La Charte sur le droit à l'oubli présentée par le gouvernement n'a pas été signée par Google, qui souhaite que "d'autres droits fondamentaux tels que la liberté d'expression" soient aussi protégés.

Comme nous le notions plus tôt, Google n’a pas signé la Charte sur le droit à l’oubli présenté mercredi matin par la secrétaire d’Etat à l’économie numérique, Nathalie Kosciusko-Morizet. La firme de Mountain View a tenu à s’en expliquer.

« Nous pensons que les Internautes doivent pouvoir contrôler eux-mêmes leurs données personnelles sur Internet et parmi nos services, nous proposons déjà de nombreux outils qui offrent transparence et choix aux utilisateurs« , explique Peter Fleischer, le conseiller à la politique de protection de la vie privée du groupe. « Depuis toujours nous innovons dans ce domaine pour proposer des outils comme le Google Dashboard ou le Ads Preference Manager. La protection des données personnelle est un droit fondamental qui doit être défendu mais il est important pour nous de le faire en respectant d’autres droits fondamentaux tels que la liberté d’expression« , ajoute-t-il dans une formule mystérieuse.

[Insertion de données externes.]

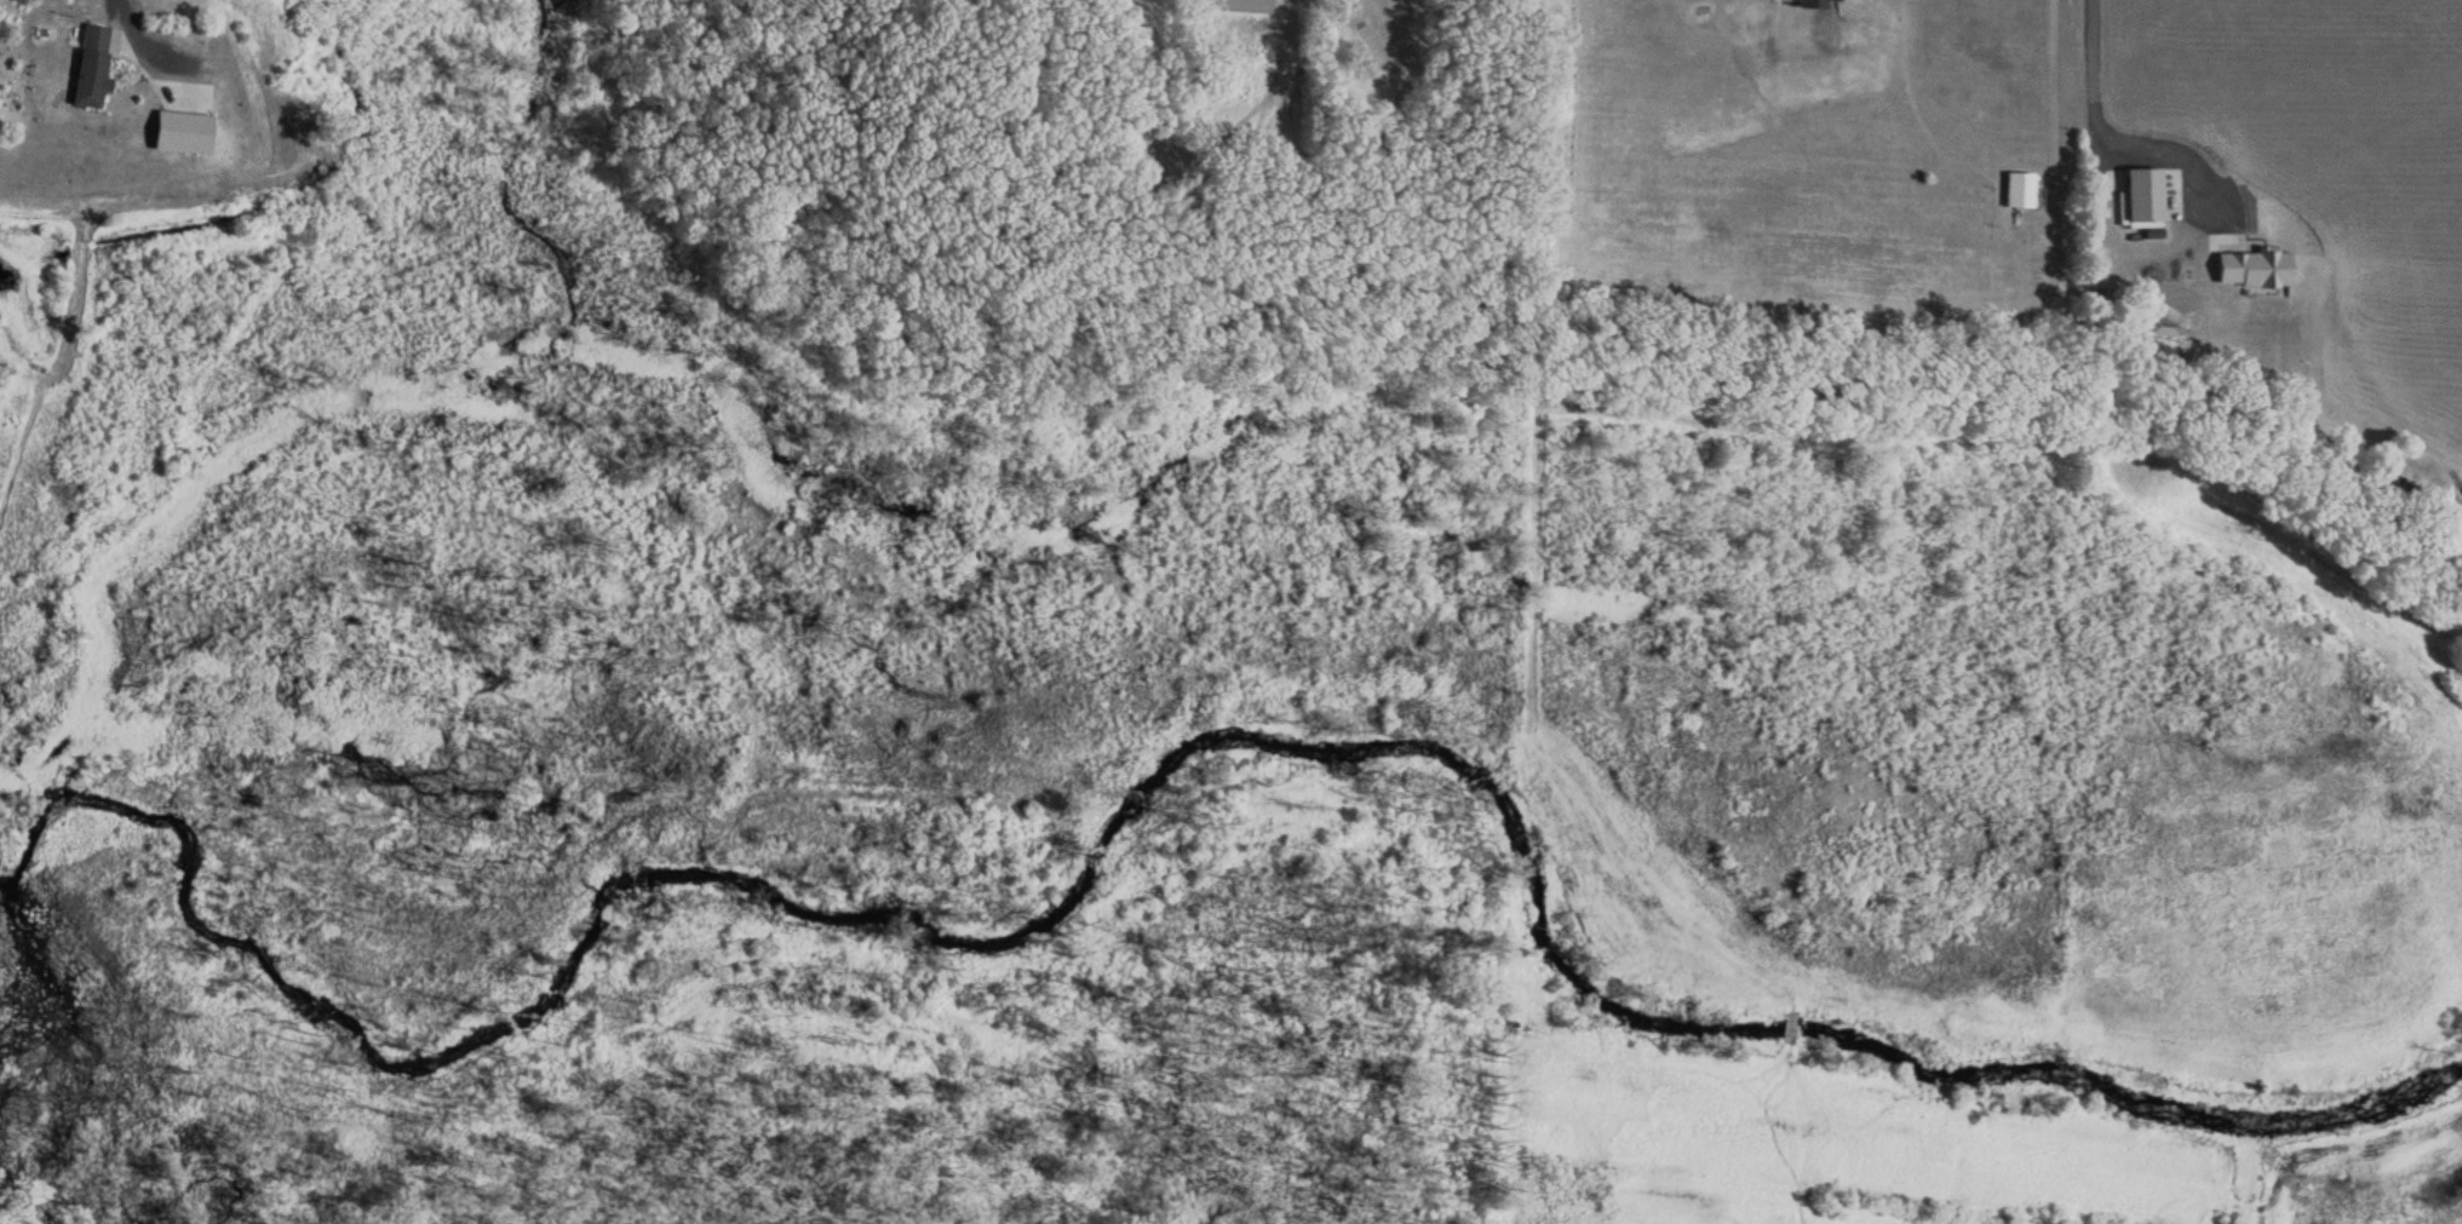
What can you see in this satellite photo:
building: (1247, 1)
road: (141, 39)
road: (2094, 64)
building: (91, 66)
building: (181, 130)
building: (2019, 189)
building: (2143, 193)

Est-ce à dire que la Charte signée par certains de ses concurrents, dont Microsoft, ne respecte pas liberté d’expression ? C’est une interprétation qui mériterait davantage d’explications, puisque la Charte porte essentiellement sur le droit de supprimer des « données publiées intentionnellement par des internautes » qui en font la demande. Elle évite justement de faire supprimer des informations publiées par d’autres. Mais il est vrai qu’elle insiste beaucoup sur le devoir d’informer des risques de la publication « de contenus potentiellement préjudiciables ou pouvant porter atteinte à la réputation d’une personne« .

En fait, la Charte impose surtout aux moteurs de recherche de faciliter la dés-indexation de contenus personnels indexés depuis des sites tiers, alors que les outils rappelés par Google permettent uniquement de gérer les informations laissées par les utilisateurs de Google eux-mêmes, sur les services de Google. Ce qui est sensiblement différent.

« Nous continuons à travailler avec le Secrétariat d’Etat chargé du Développement de l’Economie Numérique et l’ensemble des acteurs concernés pour renforcer le contrôle des Internautes sur leurs données personnelles« , a cependant conclu Peter Fleischer.